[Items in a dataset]
_ _ _ _
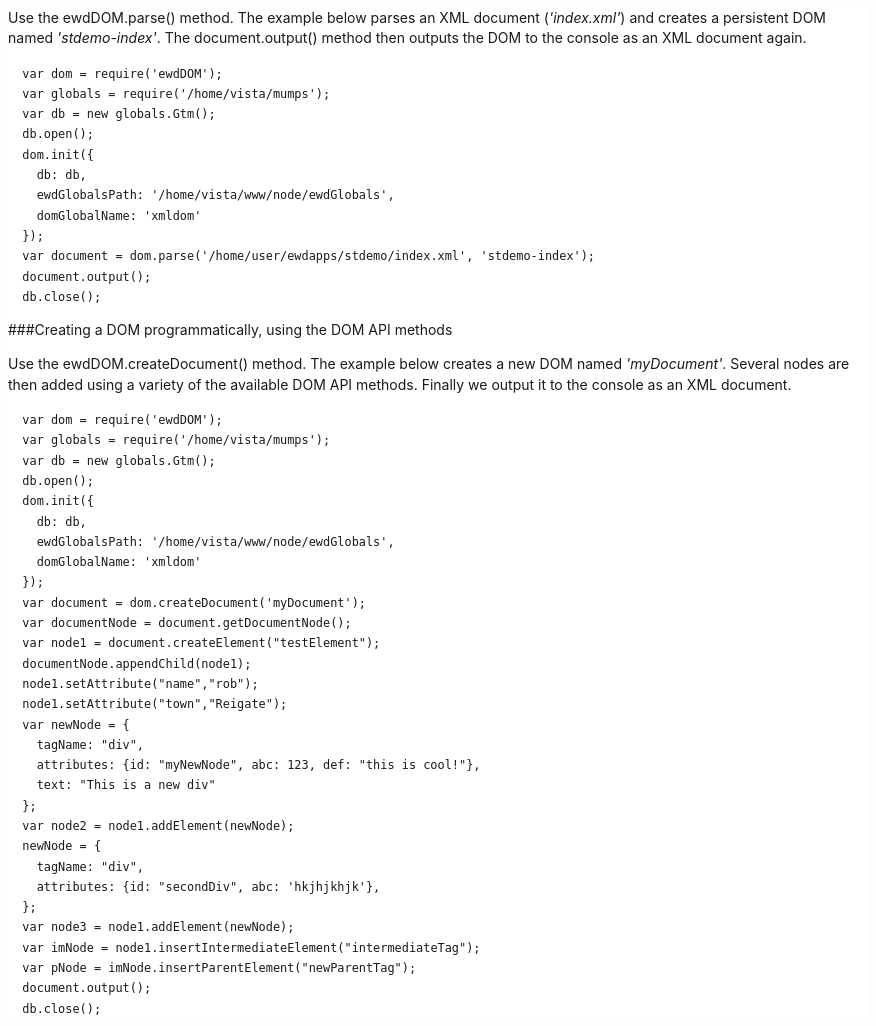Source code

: Use the ewdDOM.parse() method.  The example below parses an XML document (*'index.xml'*) and 
creates a persistent DOM named *'stdemo-index'*.  The document.output() method then outputs 
the DOM to the console as an XML document again.

      var dom = require('ewdDOM');
      var globals = require('/home/vista/mumps');
      var db = new globals.Gtm();
      db.open();
      dom.init({
        db: db, 
        ewdGlobalsPath: '/home/vista/www/node/ewdGlobals', 
        domGlobalName: 'xmldom'
      });
      var document = dom.parse('/home/user/ewdapps/stdemo/index.xml', 'stdemo-index');
      document.output();
      db.close();


###Creating a DOM programmatically, using the DOM API methods

Use the ewdDOM.createDocument() method.  The example below creates a new DOM named *'myDocument'*.  Several
nodes are then added using a variety of the available DOM API methods.  Finally we output it 
to the console as an XML document.

      var dom = require('ewdDOM');
      var globals = require('/home/vista/mumps');
      var db = new globals.Gtm();
      db.open();
      dom.init({
        db: db, 
        ewdGlobalsPath: '/home/vista/www/node/ewdGlobals', 
        domGlobalName: 'xmldom'
      });
      var document = dom.createDocument('myDocument');
      var documentNode = document.getDocumentNode();
      var node1 = document.createElement("testElement");
      documentNode.appendChild(node1);
      node1.setAttribute("name","rob");
      node1.setAttribute("town","Reigate");
      var newNode = {
        tagName: "div",
        attributes: {id: "myNewNode", abc: 123, def: "this is cool!"},
        text: "This is a new div"
      };
      var node2 = node1.addElement(newNode);
      newNode = {
        tagName: "div",
        attributes: {id: "secondDiv", abc: 'hkjhjkhjk'},
      };
      var node3 = node1.addElement(newNode);
      var imNode = node1.insertIntermediateElement("intermediateTag");
      var pNode = imNode.insertParentElement("newParentTag");
      document.output();
      db.close();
_ _ _ _
[Directive]
Copy out all of the material above character for character, omitting the pictures.

[Problem solution]
Source code

: Use the ewdDOM.parse() method.  The example below parses an XML document (*'index.xml'*) and 
creates a persistent DOM named *'stdemo-index'*.  The document.output() method then outputs 
the DOM to the console as an XML document again.

      var dom = require('ewdDOM');
      var globals = require('/home/vista/mumps');
      var db = new globals.Gtm();
      db.open();
      dom.init({
        db: db, 
        ewdGlobalsPath: '/home/vista/www/node/ewdGlobals', 
        domGlobalName: 'xmldom'
      });
      var document = dom.parse('/home/user/ewdapps/stdemo/index.xml', 'stdemo-index');
      document.output();
      db.close();


###Creating a DOM programmatically, using the DOM API methods

Use the ewdDOM.createDocument() method.  The example below creates a new DOM named *'myDocument'*.  Several
nodes are then added using a variety of the available DOM API methods.  Finally we output it 
to the console as an XML document.

      var dom = require('ewdDOM');
      var globals = require('/home/vista/mumps');
      var db = new globals.Gtm();
      db.open();
      dom.init({
        db: db, 
        ewdGlobalsPath: '/home/vista/www/node/ewdGlobals', 
        domGlobalName: 'xmldom'
      });
      var document = dom.createDocument('myDocument');
      var documentNode = document.getDocumentNode();
      var node1 = document.createElement("testElement");
      documentNode.appendChild(node1);
      node1.setAttribute("name","rob");
      node1.setAttribute("town","Reigate");
      var newNode = {
        tagName: "div",
        attributes: {id: "myNewNode", abc: 123, def: "this is cool!"},
        text: "This is a new div"
      };
      var node2 = node1.addElement(newNode);
      newNode = {
        tagName: "div",
        attributes: {id: "secondDiv", abc: 'hkjhjkhjk'},
      };
      var node3 = node1.addElement(newNode);
      var imNode = node1.insertIntermediateElement("intermediateTag");
      var pNode = imNode.insertParentElement("newParentTag");
      document.output();
      db.close();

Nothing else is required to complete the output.